Le Mali a annoncé son retrait du G5 Sahel. Comment interpréter cette décision de la junte au pouvoir ?

C’est une décision qui n’est pas très surprenante au vu de la posture adoptée par la junte malienne après le deuxième coup d’Etat du colonel Assimi Goita qui a renversé le président  de la Transition Bah N’daw et le Premier ministre Moctar Ouane en mai 2021. On observe depuis la nomination du Premier ministre Choguel Maiga, qui a pourtant une trajectoire politique très sinueuse, une exacerbation du sentiment nationaliste et souverainiste. D’une part, cela s’est traduit par un bras de fer avec la Cedeao qui a engagé des sanctions contre la junte, qui demeure intransigeant par rapport à son  propre calendrier pour l’organisation des élections. D’autre part  la rupture est presque  totale avec la France : annonce du départ des troupes françaises de l’Opération Barkhane et de la force européenne « Takuba »,  dénonciation des accords de défense qui lient la France au Mali. Sans compter les restrictions apportées maintenant par la junte pour le déploiement de la Minusma, le force déployée par les Nations unies,  qui a de plus en plus mal  à accéder dans certaines zones. Ce retrait du G5 Sahel, organisation, considérée par beaucoup d’observateurs comme ayant largement échoué sur le terrain, mais qui avait quand même le mérite de vouloir mutualiser les forces dans la lutte contre le djihadisme,  entre  donc en droite ligne de cette posture.

“Le Mali pourrait  mettre en péril tout le dispositif anti-djihadiste dans le  Sahel”
Le Mali justifie cette décision par le fait que les autres membres ont refusé de lui accorder la présidence de cette organisation régionale. Le Mali vit aussi sous les sanctions de la CEDEAO. Cet isolement du Mali accroît-il les menaces qui pèsent sur la sous-région ?

Dans le communiqué qui justifie le retrait du Mali du G5 Sahel, les autorités maliennes ont accusé une « puissance extra- régionale » d’être à la manœuvre. Pas besoin d’être devin pour savoir que là aussi, c’est la France qui est visée. C’est aussi un secret de Polichinelle que la junte malienne entretient des relations exécrables avec l’un des pays membre du G5 Sahel, le Niger. Le Président Bazoum a eu plusieurs fois  à tenir à l’endroit du Mali un discours tenu pour « inamical » par la junte, sur la manière de gérer la crise sécuritaire aux frontières communes des deux pays, sur les relations avec la Cedeao ou même sur le traitement infligé en prison à l’ancien Premier ministre Soumeylou Boubèye Maïga qui lui était très proche. A mon avis, ce qui se joue actuellement dans le Sahel, c’est l’affrontement de deux lignes antagonistes. A rebours de la posture intransigeante du colonel Goita qui  semble opter pour une rupture  presque totale avec la France, on   la « ligne Bazoum » qui consiste pour le Président nigérien à assumer crânement, nonobstant « le sentiment anti-français » en vogue sur le continent, une collaboration avec la France et les Etats-Unis sur le plan sécuritaire dans la lutte contre le djihadisme. Le Niger abrite même une base de drones et de forces spéciales américaines. Le président nigérien, qui est un ancien étudiant gauchiste gréviste de l’université de Dakar, très marqué à gauche dans sa jeunesse, a viré sa cuti et semble s’inscrire dans la realpolitik pure et dure. Ayant occupé les fonctions de ministre de l’Intérieur et de ministre des Affaires étrangères avant son accession au pouvoir, il fait partie, après le décès du Président Déby, de ceux qui comprennent aujourd’hui le mieux le problème djihadiste. Qui l’emportera de la « ligne Bazoum » ou de la « ligne Goita » ? Une bonne partie de ce qui se joue au Sahel tient, à mon avis de cette réponse.

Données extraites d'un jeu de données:
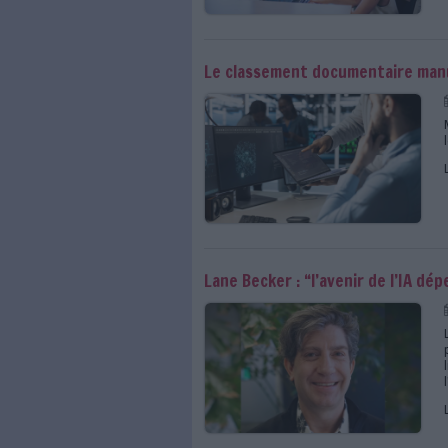
"Notre métier doit bo
documentalistes
Hyland met le cap sur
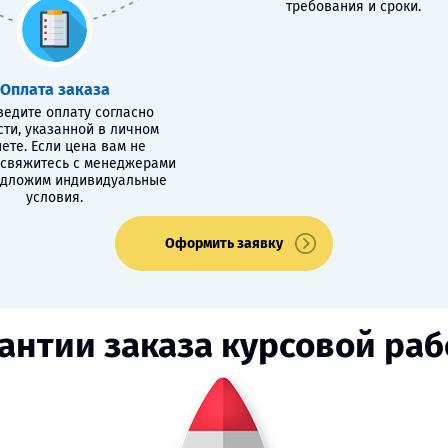
требования и сроки.
Оплата заказа
едите оплату согласно
сти, указанной в личном
ете. Если цена вам не
 свяжитесь с менеджерами
едложим индивидуальные
условия.
Оформить заявку
антии заказа курсовой ра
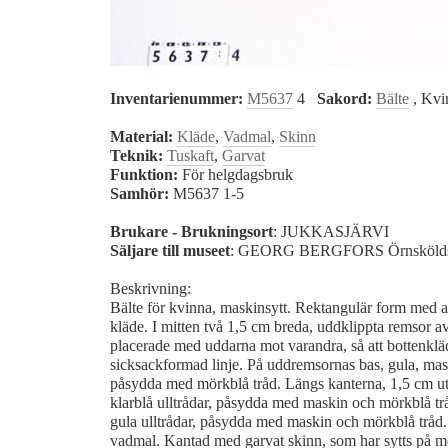
Inventarienummer:
M5637
4
Sakord:
Bälte
, Kvi
Material:
Kläde
,
Vadmal
,
Skinn
Teknik:
Tuskaft
,
Garvat
Funktion:
För helgdagsbruk
Samhör:
M5637 1-5
Brukare - Brukningsort
: JUKKASJÄRVI
Säljare till museet
: GEORG BERGFORS Örnskölds
Beskrivning:
Bälte för kvinna, maskinsytt. Rektangulär form med 
kläde. I mitten två 1,5 cm breda, uddklippta remsor a
placerade med uddarna mot varandra, så att bottenkläd
sicksackformad linje. På uddremsornas bas, gula, ma
påsydda med mörkblå tråd. Längs kanterna, 1,5 cm ut
klarblå ulltrådar, påsydda med maskin och mörkblå trå
gula ulltrådar, påsydda med maskin och mörkblå tråd
vadmal. Kantad med garvat skinn, som har sytts på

**Activité**
Transcrivez à l'identique, s'il vous plaît, le passage du texte sur le retrait du Mali du G5 Sahel qui va de « Le Mali justifie » jusqu'à « la sous-région ? » inclus. Ces données n'ont aucun lien avec le texte sur le retrait du Mali du G5 Sahel.

**Tâche accomplie**
Le Mali justifie cette décision par le fait que les autres membres ont refusé de lui accorder la présidence de cette organisation régionale. Le Mali vit aussi sous les sanctions de la CEDEAO. Cet isolement du Mali accroît-il les menaces qui pèsent sur la sous-région ?